EXERCISE INSTRUCTIONS:
Please copy every line of the records below that holds the word "Left".

***** DATA SHOWN

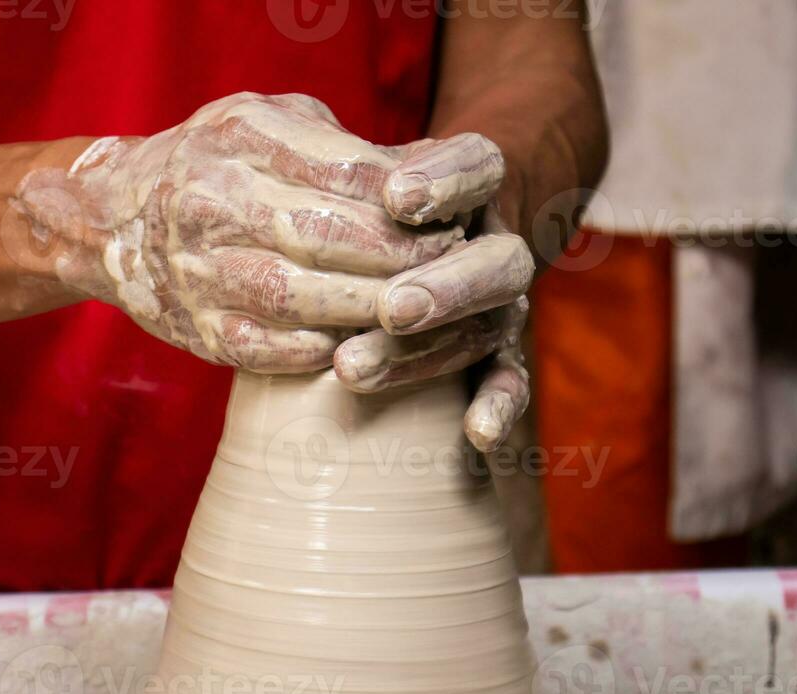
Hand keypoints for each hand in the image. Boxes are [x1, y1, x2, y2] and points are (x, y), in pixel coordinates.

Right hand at [11, 93, 467, 372]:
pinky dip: (322, 349)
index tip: (453, 218)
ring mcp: (200, 271)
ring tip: (417, 311)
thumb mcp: (267, 122)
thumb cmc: (213, 163)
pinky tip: (359, 345)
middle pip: (330, 237)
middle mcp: (213, 202)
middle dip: (402, 259)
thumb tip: (431, 173)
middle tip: (452, 271)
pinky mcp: (199, 330)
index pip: (346, 173)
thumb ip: (340, 145)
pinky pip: (269, 348)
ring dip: (371, 310)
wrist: (111, 221)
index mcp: (242, 140)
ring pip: (303, 299)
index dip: (408, 202)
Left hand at [332, 137, 535, 451]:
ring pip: (484, 327)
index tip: (400, 196)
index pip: (480, 166)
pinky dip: (496, 405)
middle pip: (495, 261)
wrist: (442, 213)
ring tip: (354, 367)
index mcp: (479, 180)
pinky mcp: (494, 349)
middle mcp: (497, 240)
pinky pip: (505, 379)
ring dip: (427, 352)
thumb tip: (290, 158)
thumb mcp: (368, 155)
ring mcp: (499, 299)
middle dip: (444, 286)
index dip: (447, 181)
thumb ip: (348, 159)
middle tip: (394, 306)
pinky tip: (478, 434)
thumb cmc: (383, 184)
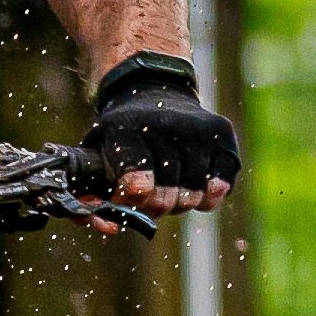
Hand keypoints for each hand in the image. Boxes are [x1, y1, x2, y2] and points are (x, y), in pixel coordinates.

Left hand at [87, 53, 237, 212]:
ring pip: (195, 192)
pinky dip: (211, 195)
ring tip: (172, 194)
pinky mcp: (222, 133)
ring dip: (182, 203)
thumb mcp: (97, 148)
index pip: (136, 173)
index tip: (132, 198)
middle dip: (157, 206)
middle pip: (168, 191)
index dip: (135, 193)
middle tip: (151, 203)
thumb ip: (92, 186)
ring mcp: (197, 128)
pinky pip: (223, 182)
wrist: (155, 90)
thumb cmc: (123, 134)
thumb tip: (104, 225)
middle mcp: (165, 125)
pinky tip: (199, 191)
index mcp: (125, 130)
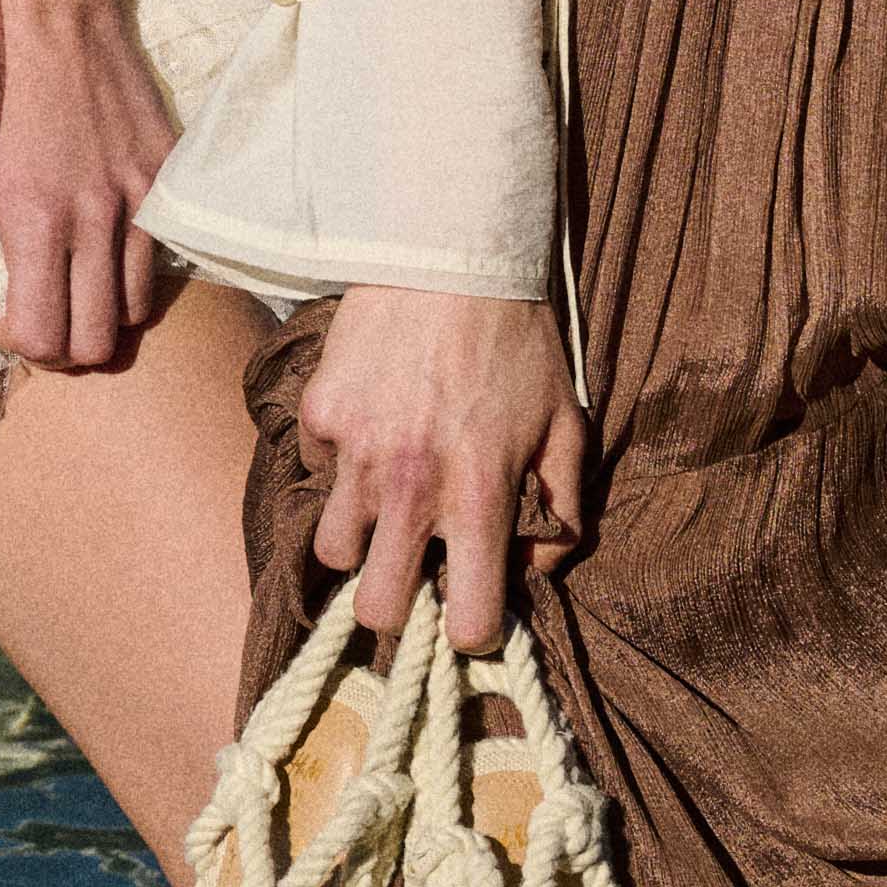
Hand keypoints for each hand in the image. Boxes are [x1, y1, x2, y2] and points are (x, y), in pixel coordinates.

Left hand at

**********

COMPLETED TASK:
Left hand at [332, 137, 535, 451]:
Left hand at [87, 53, 237, 212]:
Left hand at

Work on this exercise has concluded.